滝川薫の未来日記

スイスより、持続可能な未来づくりに関わる出来事を、興味がおもむくままにお伝えしていきます

ミューレベルグ原発周辺の放射能汚染

2010-03-09 15:55:34 | その他

人口密度の高いスイスには5つの原発が、割合と集落や町のすぐ近くに建っています。うち首都ベルンから20kmほど西に離れたベルン州のミューレベルグ原発は38歳という高齢原発。昨年末に閣僚は、この原発に無期限運転許可を与えました。1990年代に発見された炉心シュラウドの亀裂が長さ1m以上に成長しているにも関わらず。そして周辺の州が住民投票で反対意志を表明したにも関わらず。2020頃に寿命付きる予定です。

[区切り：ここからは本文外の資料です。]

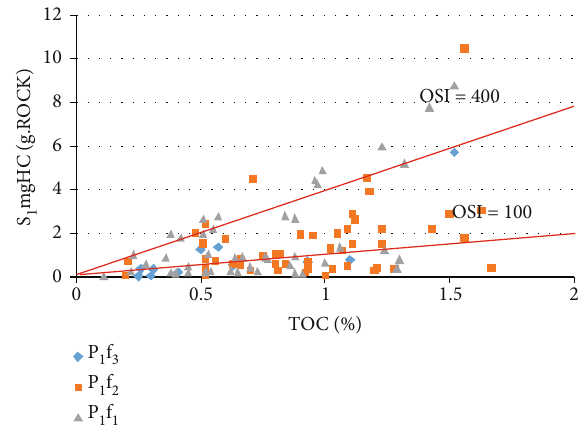
Figure 11: Oil saturation characteristics of the Fengcheng Formation shale in the Mahu Sag.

ドイツのクリュンメル原発やイギリスのセラフィールド再処理工場の周辺で癌や白血病の患者が多いのは良く聞くことですが、2009年5月にはミューレベルグ原発でも、風下地域の集落で平均以上に癌や白血病が多いという地元住人の調査結果がニュースになりました。そして、しばらくすると忘れられました。

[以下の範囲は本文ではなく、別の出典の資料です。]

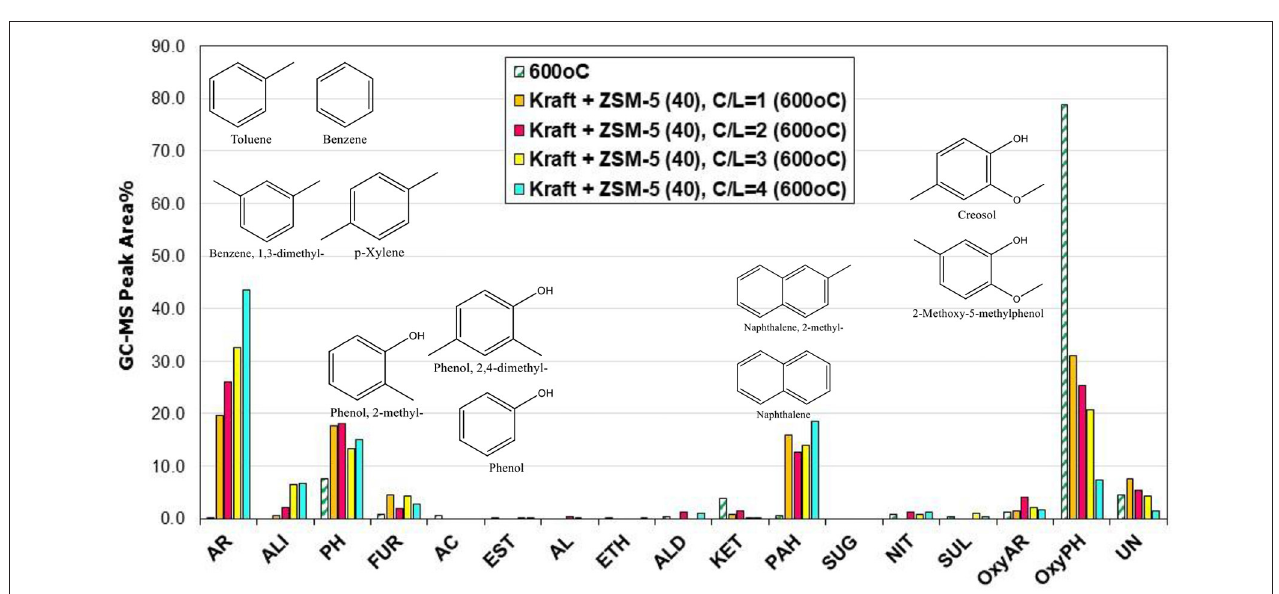
acid sites, in combination with the specific micropore framework structure of each zeolite type, have a pronounced effect on the reactions that occur during the pyrolysis process and the final product yields and bio-oil composition. For this reason,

なぜ住民による調査かというと、公の調査が行われていないからに他なりません。スイスには癌患者登録簿が存在し、26州中14州が参加しており、地域にすると450万人分、人口の62%が把握されています。しかし不思議なことに、原発の立地する3州(アールガウ、ベルン、ソロトゥン)はこの登録簿に参加していないのです。子供の癌については、2007年より全国的な登録簿が導入されています。

原発からの距離と子供の癌の頻度の関連性を証明した科学的な研究としては、2007年末に発表されたドイツの放射線保護庁の依頼によるマインツァー疫学研究所の報告書(KiKK報告書)が記憶に新しいものです。その結果は、原発に近ければ近いほど、子供が癌・白血病になる割合は高くなり、50km離れていても依然としてその割合は高い、また5km以下だと幼児の場合、白血病の割合が倍になる、ということを示しています。ドイツにある全ての原発立地場所に関して言えることで、原発周辺では明確な罹患頻度の向上が確認されました。このテーマに関しては、世界で最も厳密かつ手の込んだ科学的調査であると評価されており、スイスでも1時センセーションを呼び起こしました。

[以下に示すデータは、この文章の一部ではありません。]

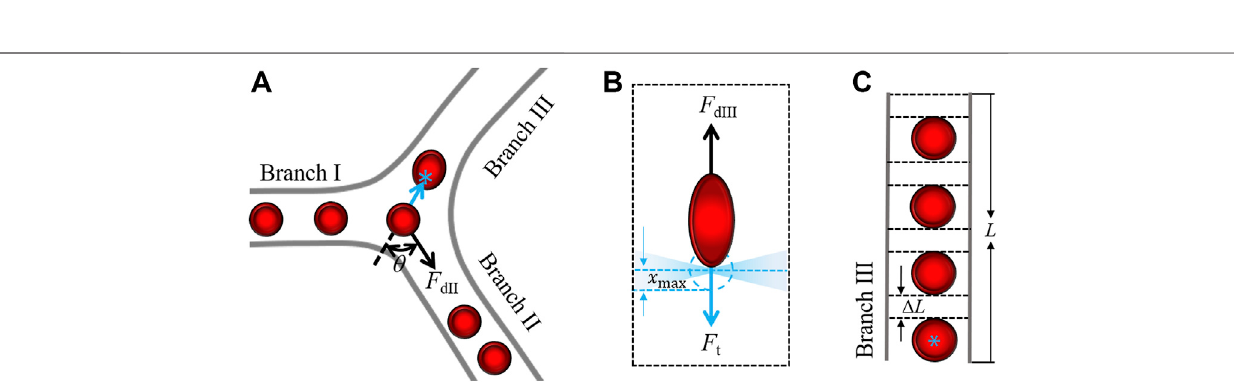
FIGURE 5 | (A) Optical tweezers control of blood fl ow in a branching microvessel. ‘ + ’ indicates the optical trap. (B) Relationship between laser power and reperfusion ef fi ciency ( η ).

ただし同報告書では、原子力発電所と子供の癌の因果関係は証明されていません。それは原子力発電所から周辺地域に排出される放射線量が許容値よりも低いためです。といってもこの許容値は、大人の男性に害がないとされるレベルに設定されているのだそうです。そのため、医師からなる反原発団体IPPNWドイツ支部(核戦争防止国際医師会議、社会的責任医師会)は、放射線の許容値を胎児に害のないレベルに合わせることを国会に請願するための署名を集めています。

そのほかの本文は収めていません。